I am told there is a broad expectation at all levels of IBM familiar with the LEAN plan that it will cause huge problems for the company. Even the executives who support this campaign most strongly expect it to go down poorly with employees and customers, alike. But in the end they don’t care, which shows that only the reaction of Wall Street matters anymore.
So we can expect round after round of layoffs, muted a bit — as they were back in the Gerstner days — by some of those same people being hired back as consultants at 75 percent of their former pay (50 percent of their former cost to the company since they won’t be getting benefits). Throw in some overtime and it won’t look bad on paper for the people, but it is also very temporary.
Taking a pure business school approach to this news, it probably doesn’t look so bad for IBM. What’s wrong with a multinational corporation moving work to its own overseas divisions? Squint hard enough and it can even look like good management. Global Services IS overweight and inefficient. Something has to be done and the company has already considered (and apparently rejected) a range of options, right up to putting Global Services on the auction block.

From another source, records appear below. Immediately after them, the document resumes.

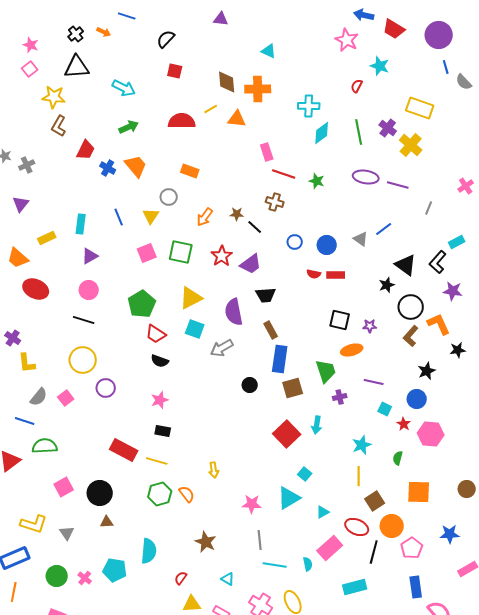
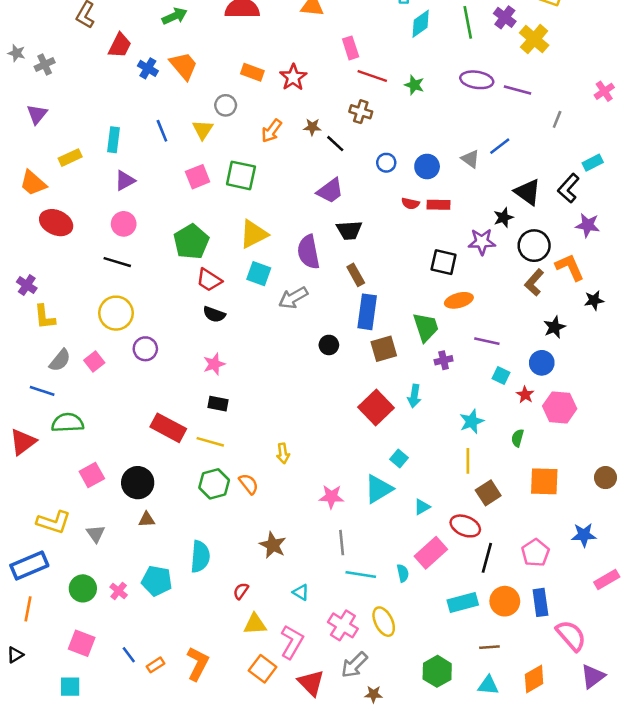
red star: (222, 256) -> (293, 77), moved
purple star: (370, 326) -> (482, 242), moved, size x1.5
orange circle: (392, 526) -> (505, 601), moved

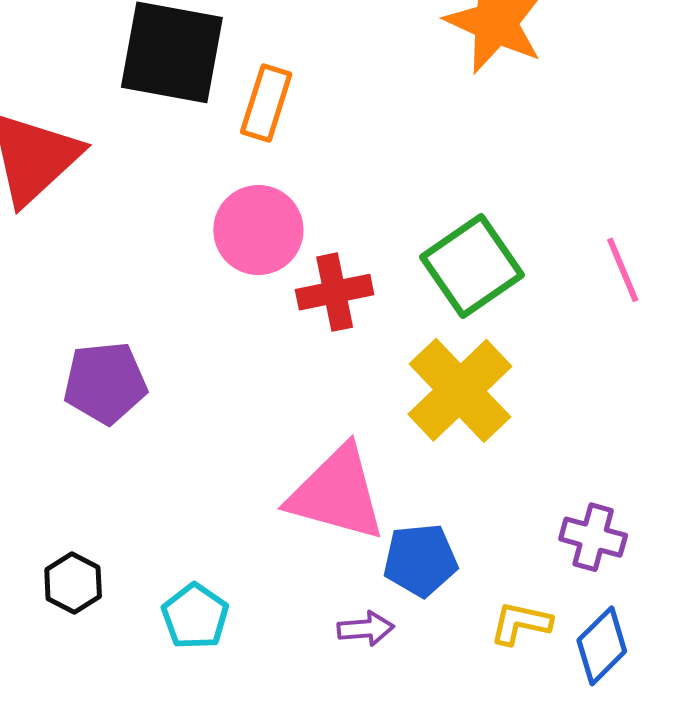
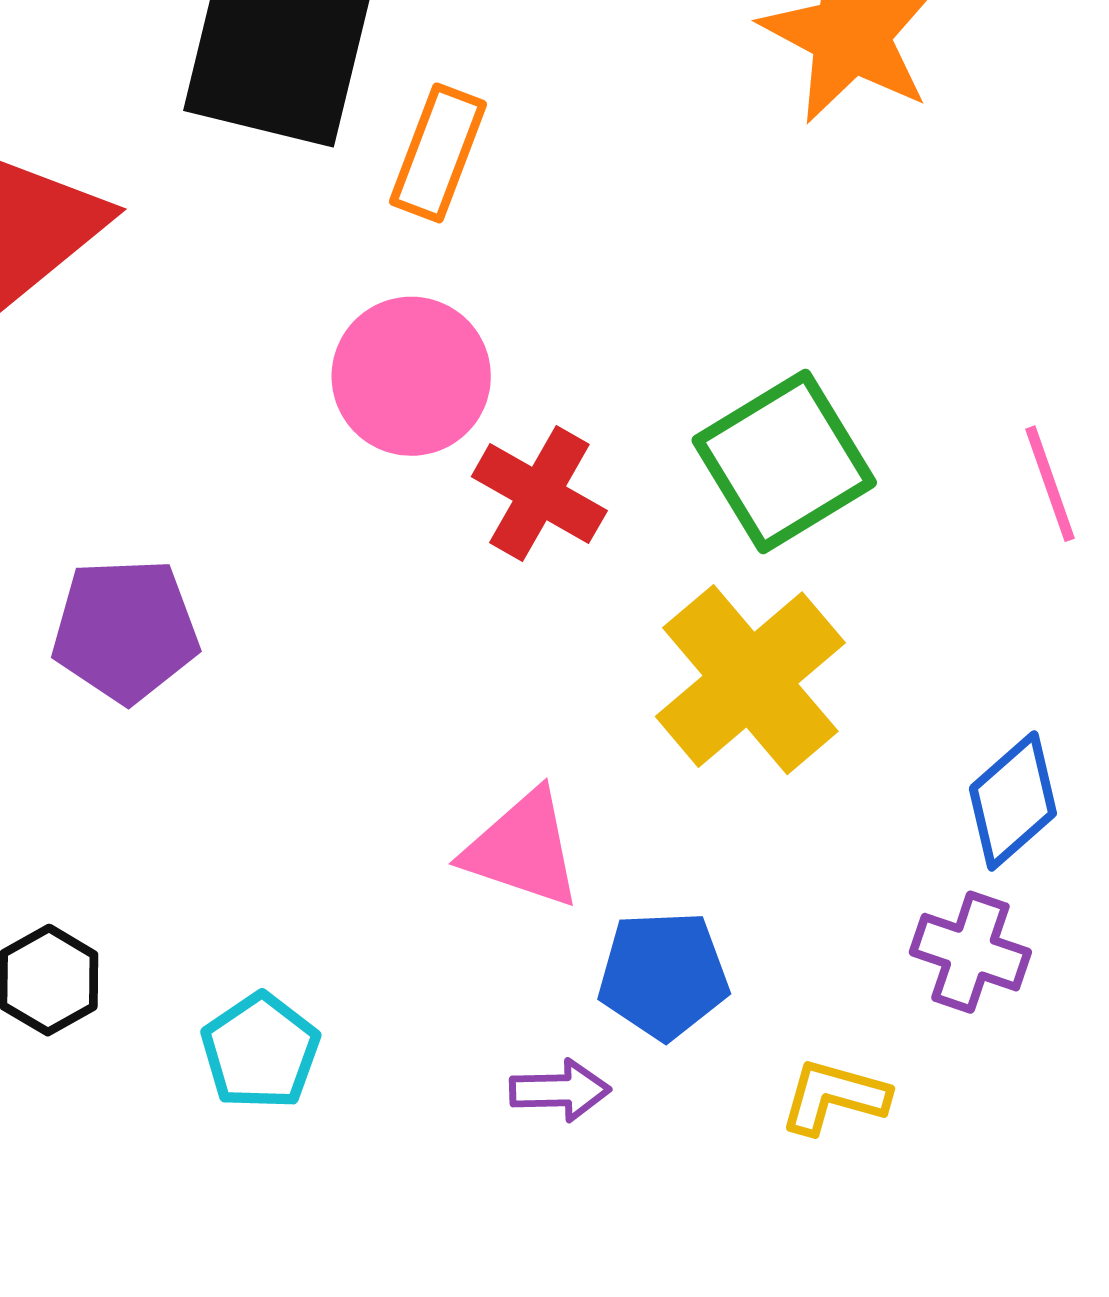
red cross: (335, 292) -> (539, 494), turned 38
pink triangle: (337, 494) -> (523, 849), size x0.7
blue diamond: (602, 646) -> (1013, 801), moved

The problem with LEAN is that offshoring on this scale creates huge communications and logistical problems, doesn’t generally improve customer relations, and won’t save money for years without the parallel gutting of the pension plan.
And it is just plain mean.
This is a policy based on perception. Streamlining and downsizing look good to customers unless it is their project that is being chopped, because implicit in LEAN is that Global Services will be eliminating not just employees but customers, too — customers whose contracts were underbid and whose projects may never be profitable for IBM. Maybe such axing of customers is necessary, probably it is inevitable, but it hardly has a ring of corporate honesty. Customers to be dropped haven’t yet been notified, either.

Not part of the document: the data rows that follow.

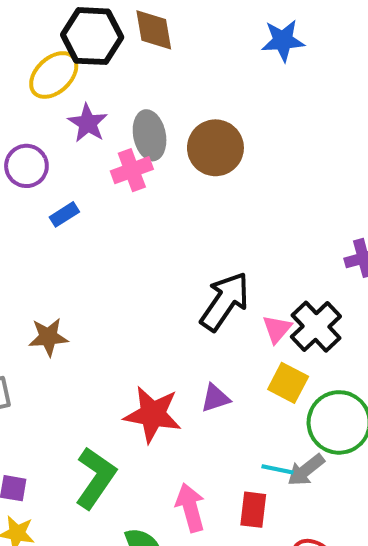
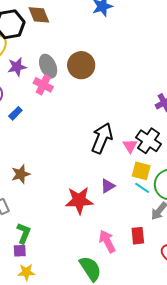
purple star: (88, 123) -> (17, 67), turned -30
pink cross: (132, 170) -> (43, 85), turned -30
cyan line: (278, 469) -> (142, 188), moved, turned 35
green L-shape: (96, 478) -> (24, 233), moved, size x0.7

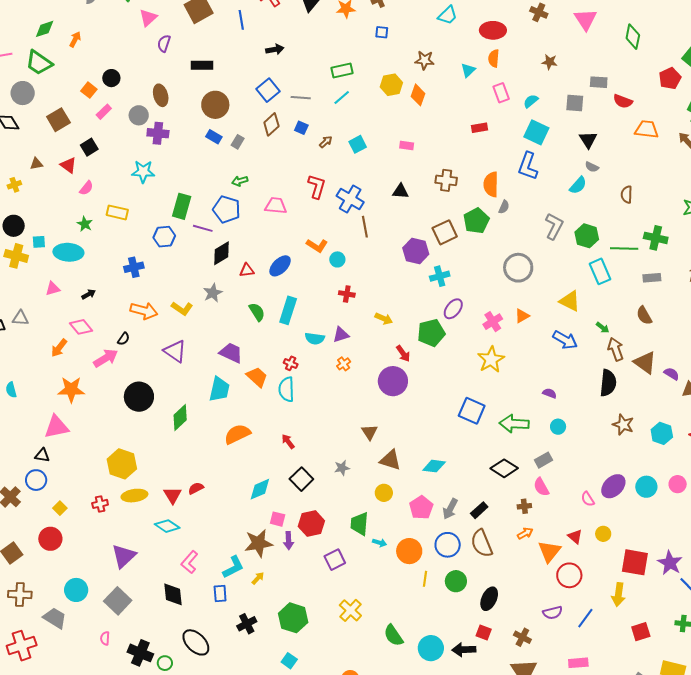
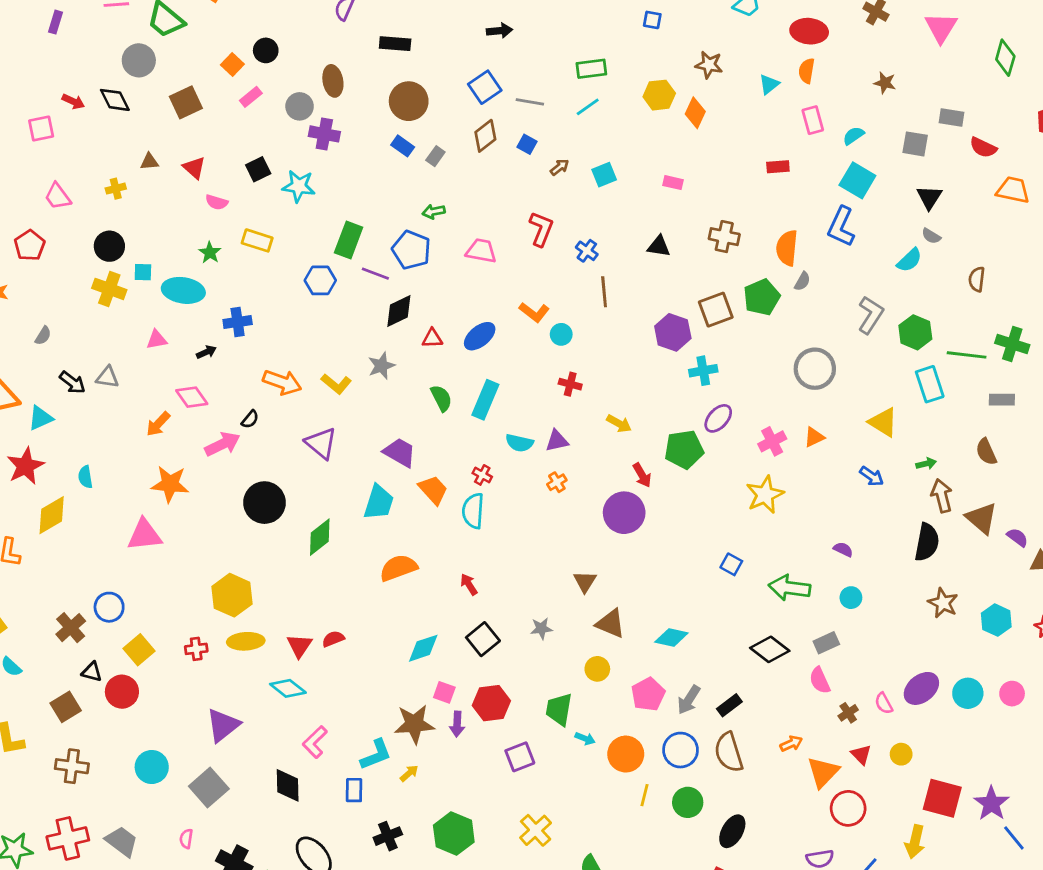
black square: (89, 147) -> (258, 169), moved
pink semicircle: (86, 188) -> (217, 202), turned 63
blue cross: (350, 199) -> (587, 251), size x0.6
blue cross: (134, 267) -> (238, 322), moved
green arrow: (603, 328) -> (926, 464), turned -56
blue arrow: (565, 340) -> (872, 476), size x0.7
blue square: (472, 411) -> (731, 564), size x0.6
black triangle: (42, 455) -> (92, 672), moved
brown cross: (524, 506) -> (848, 713), moved, turned -32
yellow square: (60, 508) -> (139, 650), size x1.5
gray trapezoid: (55, 618) -> (122, 841), moved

It is especially disconcerting for an action of this scale to take place at a time when many companies (including IBM) are complaining about a shortage of technical workers to justify a proposed expansion of H1B and other guest worker visa programs. What’s wrong with all those U.S. IBM engineers that they can’t fill the local technical labor demand? They can’t be ALL bad: after all, they were hired by IBM in the first place and retained for years.
What is unstated in this H1B aspect of the story is not that technical workers are unavailable but that CHEAP technical workers are unavailable. Lopping off half the technical staff, as Global Services is apparently about to do, will eliminate much of the company’s traditional wisdom and corporate memory in an act that some people might label as age discrimination.